Sempre que vou ao Brasil me deleito com as diversas coleções de carrinhos que são vendidas nas bancas de jornais. Nos últimos anos, comprei caminhões antigos, carros brasileiros antigos e modernos, carros de serviço e até mesmo dois carros de Fórmula 1, de uma coleção de carros de F-1 usados por pilotos brasileiros. Sei que o brasileiro tem a mania de dizer que tudo é caro aí, porém digo-vos, o preço das miniaturas anda o olho da cara aqui fora – as miniaturas da Spark, na escala 1/43, custam geralmente uns 70 dólares, e as da Minichamps não são menos caras. Assim, achar miniaturas de boa qualidade que custam na base de 25 dólares, com revistinha e tudo, é uma boa.

Sim, vivo num país de primeiro mundo. Sei disso. Para começo de conversa, é difícil achar uma banca de jornais hoje em dia em grande parte do país. Simplesmente entraram em processo de extinção. De fato, aqui em Miami Beach só existe uma loja que tecnicamente é uma banca de jornais. Fica do outro lado da rua do meu escritório. Lá você pode encontrar farto suprimento de revistas de sacanagem, algumas revistas meia-boca de outros assuntos, mas a minha querida The Economist só encontro no aeroporto, e numa pequena seção de revistas da única livraria que sobrou na cidade.

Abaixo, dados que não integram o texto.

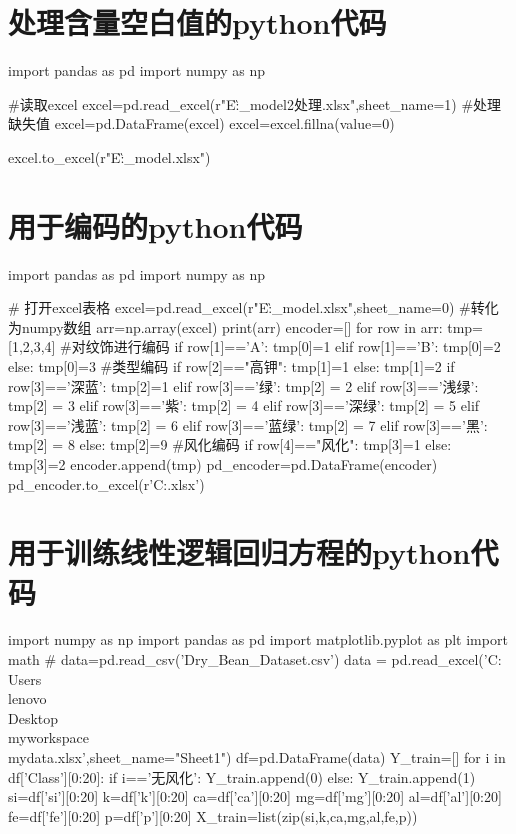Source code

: \documentclass[withoutpreface,bwprint]{cumcmthesis} %
\begin{document}
\begin{appendices}
\section{处理含量空白值的python代码}
\begin{python}
	import pandas as pd
	import numpy as np
	
	#读取excel
	excel=pd.read_excel(r"E:\G\exercise\github{}_model\excel{}2处理.xlsx",sheet_name=1)
	#处理缺失值
	excel=pd.DataFrame(excel)
	excel=excel.fillna(value=0)
	
	excel.to_excel(r"E:\G\exercise\github{}_model\excel{}.xlsx")
\end{python}

\section{用于编码的python代码}
\begin{python}
	import pandas as pd
	import numpy as np
	
	# 打开excel表格
	excel=pd.read_excel(r"E:\G\exercise\github{}_model\C{}.xlsx",sheet_name=0)
	#转化为numpy数组
	arr=np.array(excel)
	print(arr)
	encoder=[]
	for row in arr:
	tmp=[1,2,3,4]
	#对纹饰进行编码
	if row[1]=='A':
	tmp[0]=1
	elif row[1]=='B':
	tmp[0]=2
	else:
	tmp[0]=3
	#类型编码
	if row[2]=="高钾":
	tmp[1]=1
	else:
	tmp[1]=2
	if row[3]=='深蓝':
	tmp[2]=1
	elif row[3]=='绿':
	tmp[2] = 2
	elif row[3]=='浅绿':
	tmp[2] = 3
	elif row[3]=='紫':
	tmp[2] = 4
	elif row[3]=='深绿':
	tmp[2] = 5
	elif row[3]=='浅蓝':
	tmp[2] = 6
	elif row[3]=='蓝绿':
	tmp[2] = 7
	elif row[3]=='黑':
	tmp[2] = 8
	else:
	tmp[2]=9
	#风化编码
	if row[4]=="风化":
	tmp[3]=1
	else:
	tmp[3]=2
	encoder.append(tmp)
	pd_encoder=pd.DataFrame(encoder)
	pd_encoder.to_excel(r'C:\Users{}\Desktop{}.xlsx')
\end{python}


\section{用于训练线性逻辑回归方程的python代码}

\begin{python}
	import numpy as np
	import pandas as pd
	import matplotlib.pyplot as plt
	import math
	# data=pd.read_csv('Dry_Bean_Dataset.csv')
	data = pd.read_excel('C:\\Users\\lenovo\\Desktop\\myworkspace\\mydata.xlsx',sheet_name="Sheet1")
	df=pd.DataFrame(data)
	Y_train=[]
	for i in df['Class'][0:20]:
	if i=='无风化':
	Y_train.append(0)
	else:
	Y_train.append(1)
	si=df['si'][0:20]
	k=df['k'][0:20]
	ca=df['ca'][0:20]
	mg=df['mg'][0:20]
	al=df['al'][0:20]
	fe=df['fe'][0:20]
	p=df['p'][0:20]
	X_train=list(zip(si,k,ca,mg,al,fe,p))
	

\end{python}
\end{appendices}
\end{document}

Autosport nem pensar. Até uns 6 anos atrás ele vendia a Autosport e F1 Magazine. Em Nova York ainda existem boas bancas (que aqui geralmente sempre foram lojas). O fato é que Miami Beach trata mal aqueles, que como eu, são amantes das letras.

Piorando, tento ir à Europa pelo menos uma vez por ano, e lá também, em diversos países, encontram-se essas simpáticas coleções da Altaya e Panini em bancas. Já comprei joias como um Simca antigo, um gigantesco Citroen de rally, o Ford Capri que ganhou as 24 Horas de SPA de 1978 e um lindíssimo Tyrrel 006, de uma coleção chamada F1 Car Collection, da Panini.  Na Itália, a coleção já tinha atingido um número grande de fascículos, e eu babando, me remoendo, querendo comprar tudo no ebay. Diga-se de passagem, a um preço bem melhor do que as miniaturas das lojas e sites.

Certo dia, chegando no meu escritório de manhã, justo na semana do GP dos EUA, achei que finalmente poderia me livrar da terrível inveja que corroía os mais profundos recônditos do meu ser. 

Ao abrir o site da Autosport.com, havia um vistoso anúncio que introduzia a coleção Formula 1 Car Collection nos EUA. Meus problemas estavam resolvidos! Adeus inveja. Poderia finalmente expandir minha coleção sem ter que hipotecar meu apartamento. Duas miniaturas por mês, cada uma a US$ 19,95 mais US$ 4,95 de despacho. Além disso, diversos presentinhos. A primeira miniatura custaria somente os US$ 4,95!

A primeira miniatura estava me esperando na volta da minha viagem à Europa. Uma linda McLaren de Ayrton Senna. Entusiasmado com o meu futuro, esperei vir dezembro. E janeiro, fevereiro, março…Os próximos anos da minha vida adquiriam uma dimensão diferente.
Veio dezembro. De repente, aparece no meu cartão de crédito uma cobrança de US$ 66 dólares, de uma empresa de roupas de bebê situada na Escócia. Oras, nunca tive filhos e estou com idade de ser avô, não pai. Contestei a cobrança, um óbvio erro. Pensei que tinha algo a ver com a minha assinatura das miniaturas e tentei estabelecer contato com o site. Daí, a surpresa: o site estava fora do ar! Crise!


Um belo dia, chegam as duas miniaturas de dezembro, uma Ferrari de 1976 e Mercedes de 2014. E um dos presentes. Fiquei encafifado.  

Fora do ar até meus sites ficam às vezes. Tentei entrar no site americano diversas vezes, para esclarecer a questão da cobrança errada. Emails enviados não foram respondidos, o site da Inglaterra disse nada ter a ver com o site dos EUA, e a página do Facebook também. Os sites da Inglaterra, Nova Zelândia e Austrália continuam no ar, normalmente.

Enfim, a realidade é às vezes dura, mas parece que dancei. Pelo jeito, a tal coleção não vendeu o suficiente nos EUA, e a cancelaram sem avisar ninguém. Na base do fui!

Por isso digo que, essa história de fazer dois GPs nos EUA não vai dar certo. Como não deu no passado – mais de uma vez. Mesmo com donos americanos, a F-1 tem uma base de fãs muito incipiente no país.

Portanto, caros amigos, volto à sórdida prática da inveja. Pelo jeito, permanentemente.